Sheesh, geezer dogs are tricky.

SouthernYankee
Jun. 20, 2016, 05:15 PM
I have a Garmin DC-50 collar and Astro 320 handheld. It works very well for my hunting dog and even if she gets out of range it will pick her back up when she gets back in range.

Our foxhunt uses the Astro 320 and DC-40 and DC-50 collars without any issues.

After using Garmin products I won't use anything else. They are very rugged and waterproof. Battery life is excellent on the collars.

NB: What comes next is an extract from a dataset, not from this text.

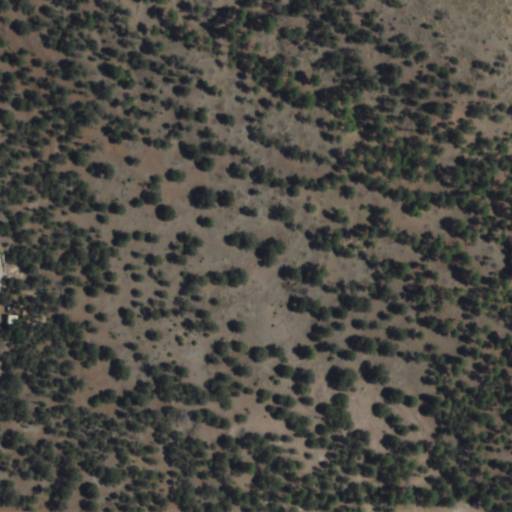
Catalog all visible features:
building: (2, 282)
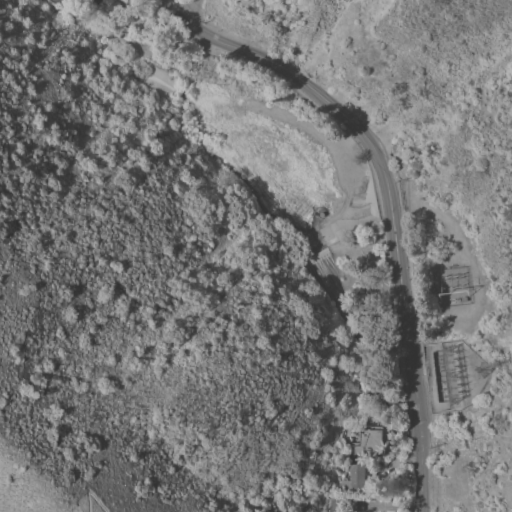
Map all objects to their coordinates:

I'm not sure I really like the thought of relying on the collars to find the dogs. It's always a little stressful when we turn ours loose as someone can pick them up and shut off the collar and we would never find dog or collar, and that's $$$ that's running through the woods. My hunting dog can also roam freely at home when I'm in the barn and knows where the property lines are and knows to not cross them. She has a very high prey drive (Catahoula) and uses her nose all the time, so it can be trained into them to not wander off.

Saskatoonian
Jun. 21, 2016, 06:13 PM
Thanks, SY. She knows the boundaries and is generally very good about staying in them, but she's getting old and a little senile, hard of hearing and isn't seeing so well. In the past 13 years she's gone on walkabout maybe 4-5 times - but as she's aged I've gotten more uncomfortable with it.

Classicgal
Jun. 25, 2016, 10:03 AM
How about those new "tiles" that track lost items. My friend uses one on her dog for walks. I don't know how far the range is but enough for when her dog strays out of her sight. It makes a noise that the dog responds to as well as the location shows up on her phone. My husband got some, the brand is TrackR.bravo.